Many beekeeping businesses regard the health of their livestock as the most important thing as any livestock farmer does. Although there is worldwide recognition of the declining populations of bees, it is only really people who become involved in the caring for bees and crops who are in the frontlines of this war against extinction. Here is where the importance of the environment friendly, industrious and social beekeeper can be seen. The strength of their cohort is in the networking structures that they form between each other to help and support each other. They are an integral part of the agricultural community.
It is the beekeeper who sources high quality nutrition for his bees thus bolstering the colony’s health and resistance to disease, pests, pesticides, and predators.
It is also beekeepers who take responsibility for treating disease or infestation and for providing healthy hives for farmers to use for pollination services.
It is also the beekeeper who takes it upon himself to improve pollinator security in New Zealand searching for ways to prevent the all too common problem of large-scale colony loss as a result of pollen dearth caused by the removal of traditional bee forage.
It is the beekeeper who takes positive, timely steps to reduce the cost of pollination services in large-scale agriculture, also address the four threats to pollinator security in New Zealand’s agriculture rich economy.

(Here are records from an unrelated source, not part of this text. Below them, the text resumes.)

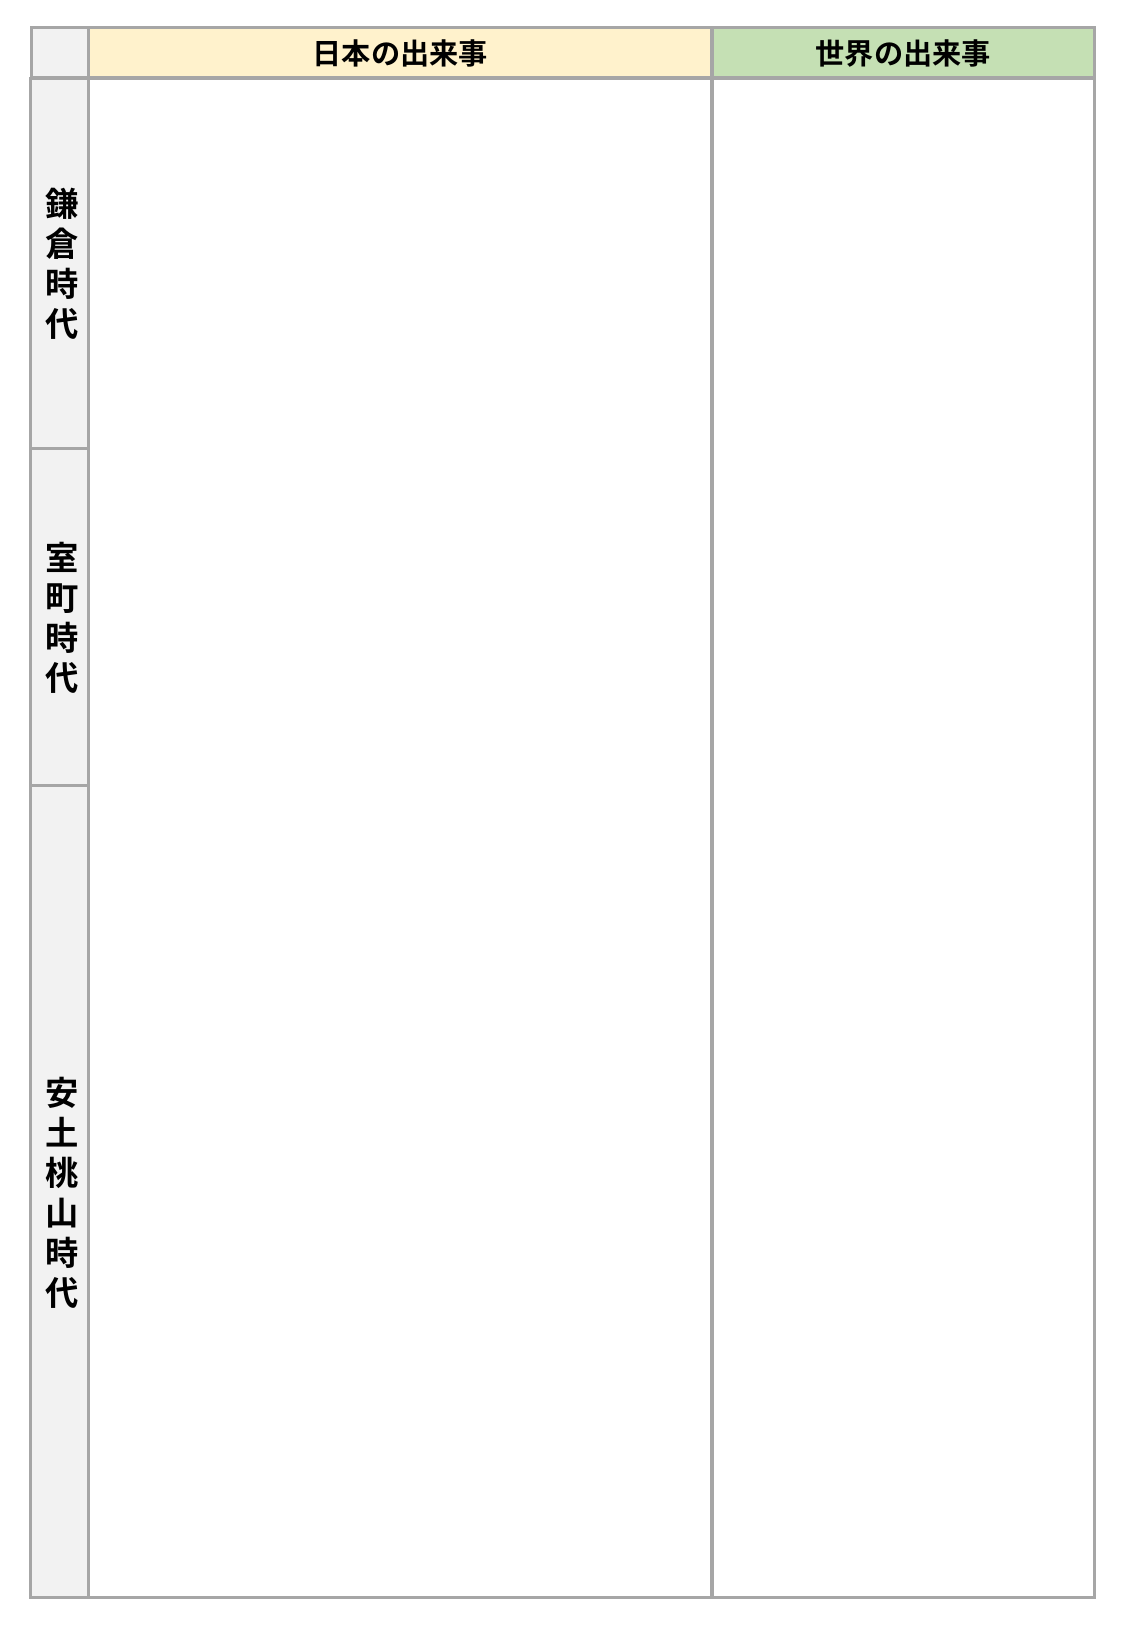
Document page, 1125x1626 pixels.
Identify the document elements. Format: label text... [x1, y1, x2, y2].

text_box 室町時代 [29, 447, 89, 785]
text_box [30, 26, 89, 79]
text_box 鎌倉時代 [29, 77, 87, 447]
text_box [712, 77, 1096, 1599]
text_box 安土桃山時代 [29, 785, 89, 1599]
text_box [87, 77, 712, 1599]
text_box 世界の出来事 [711, 26, 1096, 79]
text_box 日本の出来事 [89, 26, 711, 77]
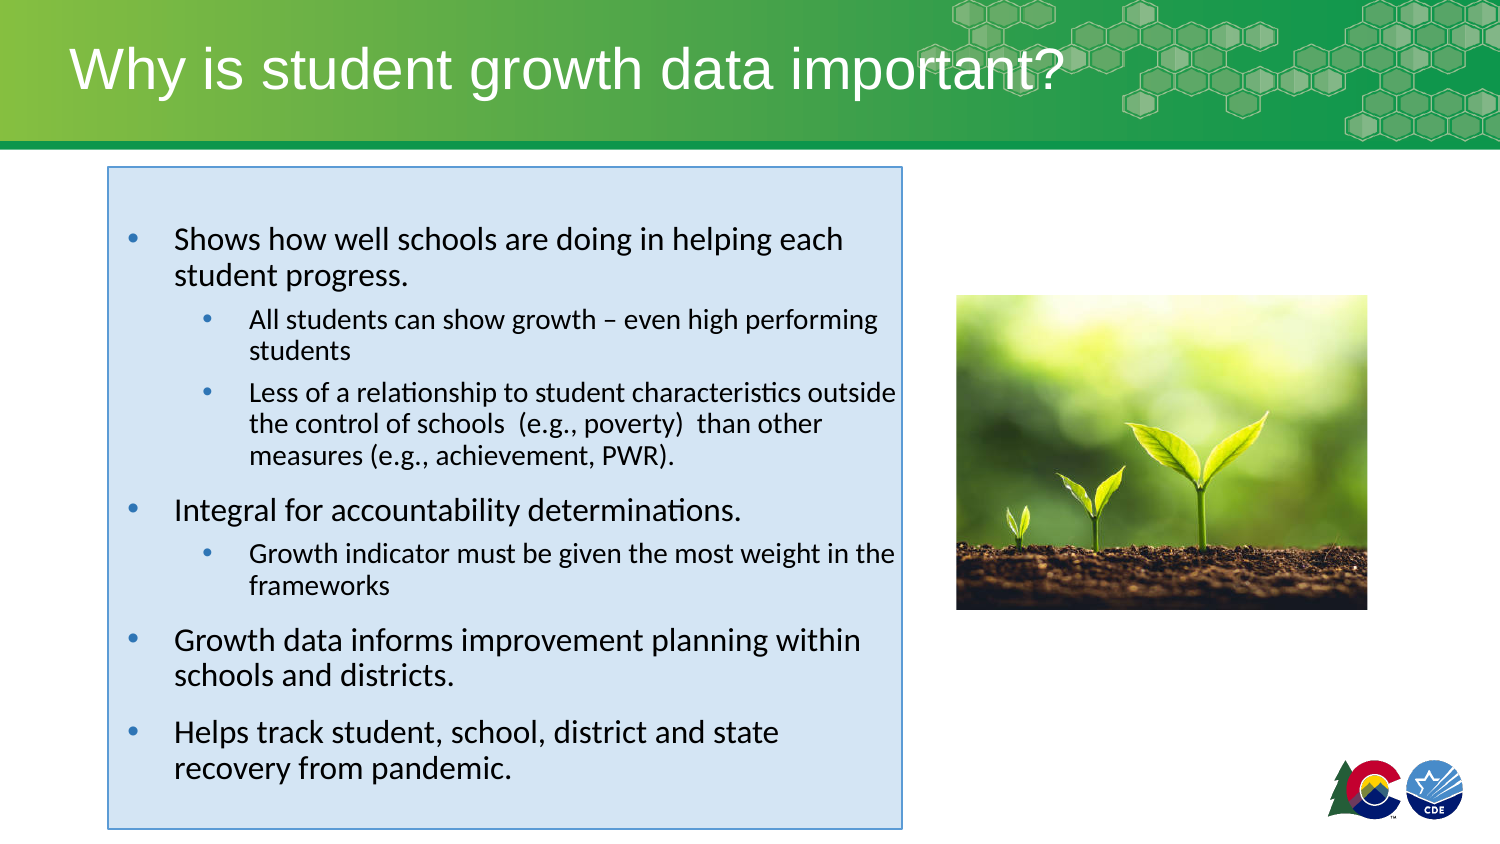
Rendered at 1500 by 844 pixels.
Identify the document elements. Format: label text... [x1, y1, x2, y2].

title Why is student growth data important? [69, 26, 1233, 102]
picture [0, 0, 1500, 150]
picture [956, 295, 1368, 611]
picture [1327, 759, 1463, 820]
list Shows how well schools are doing in helping each student progress. All students can show growth – even high performing students Less of a relationship to student characteristics outside the control of schools (e.g., poverty) than other measures (e.g., achievement, PWR). Integral for accountability determinations. Growth indicator must be given the most weight in the frameworks Growth data informs improvement planning within schools and districts. Helps track student, school, district and state recovery from pandemic. [108, 167, 903, 829]
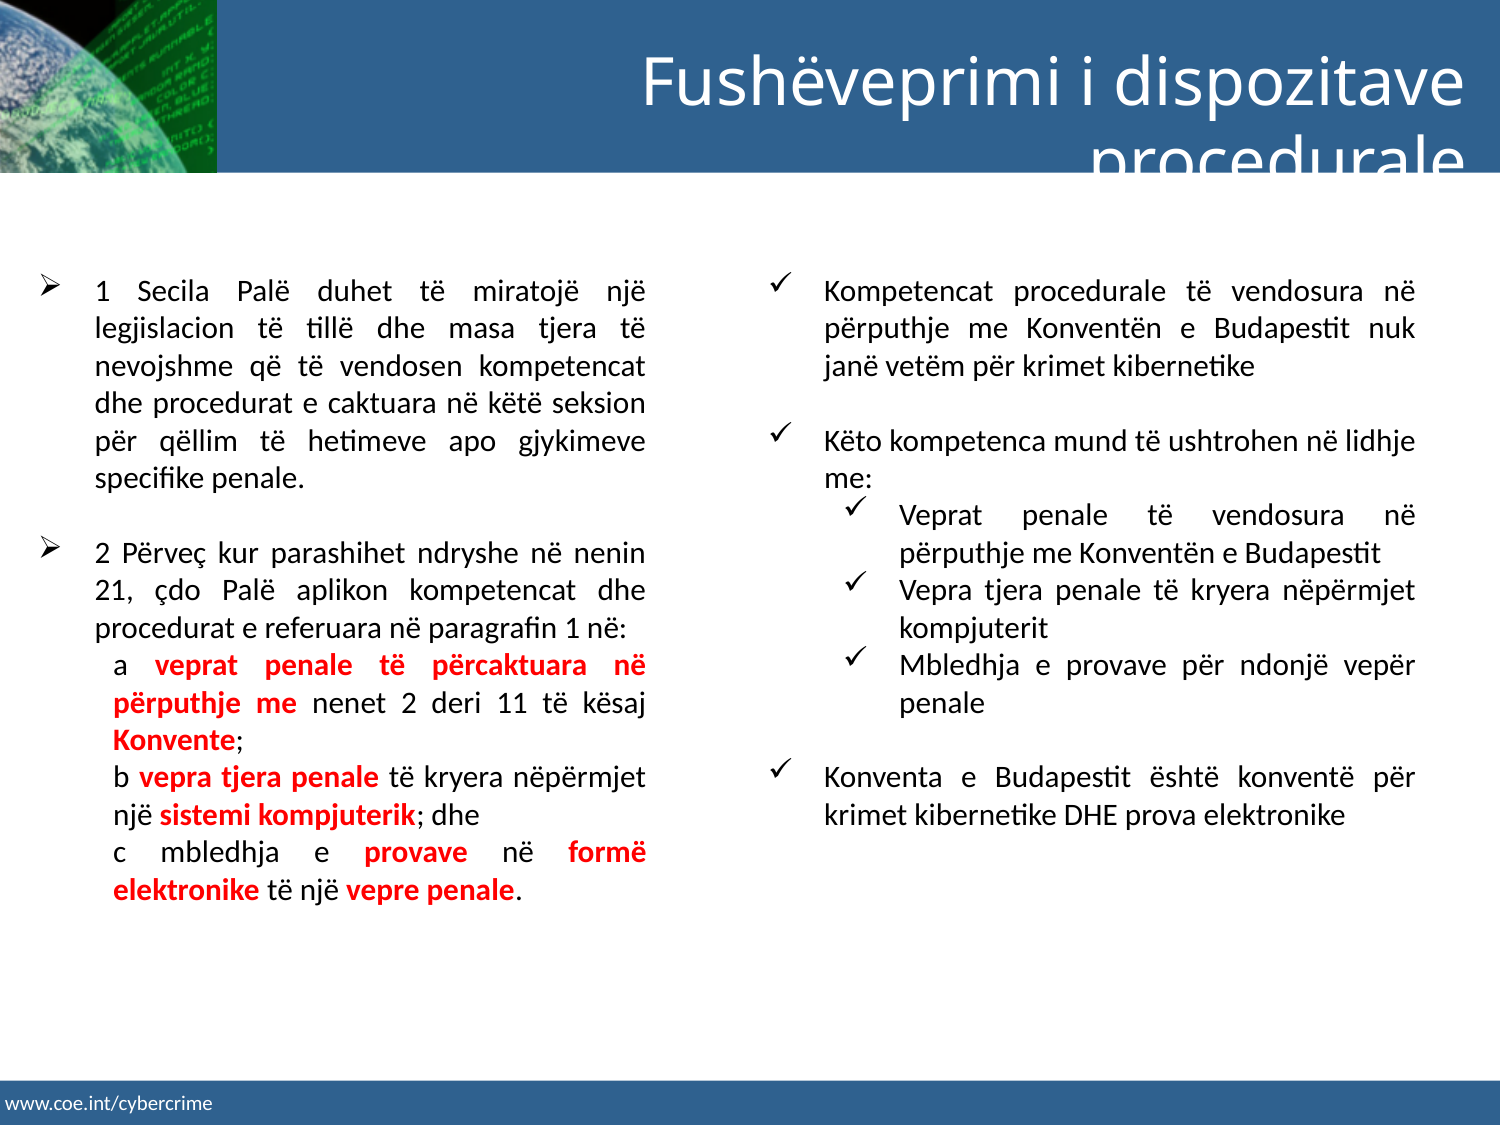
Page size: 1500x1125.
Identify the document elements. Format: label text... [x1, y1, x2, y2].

picture [0, 0, 217, 173]
text_box Fushëveprimi i dispozitave procedurale [230, 31, 1483, 206]
text_box 1 Secila Palë duhet të miratojë një legjislacion të tillë dhe masa tjera të nevojshme që të vendosen kompetencat dhe procedurat e caktuara në këtë seksion për qëllim të hetimeve apo gjykimeve specifike penale. 2 Përveç kur parashihet ndryshe në nenin 21, çdo Palë aplikon kompetencat dhe procedurat e referuara në paragrafin 1 në: a veprat penale të përcaktuara në përputhje me nenet 2 deri 11 të kësaj Konvente; b vepra tjera penale të kryera nëpërmjet një sistemi kompjuterik; dhe c mbledhja e provave në formë elektronike të një vepre penale. [23, 262, 662, 914]
text_box Kompetencat procedurale të vendosura në përputhje me Konventën e Budapestit nuk janë vetëm për krimet kibernetike Këto kompetenca mund të ushtrohen në lidhje me: Veprat penale të vendosura në përputhje me Konventën e Budapestit Vepra tjera penale të kryera nëpërmjet kompjuterit Mbledhja e provave për ndonjë vepër penale Konventa e Budapestit është konventë për krimet kibernetike DHE prova elektronike [753, 262, 1432, 839]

It is the beekeeper who takes responsibility to manage his bees in such a way as to bolster the agricultural community’s vulnerability to the four major threats facing these bees - diseases, pesticides, a limited genetic base for breeding varroa-resistant bees, and declining floral resources.
It is the beekeeper who is searching for remedies and prevention measures specific to New Zealand to help reduce the high risk of large-scale, widespread colony losses.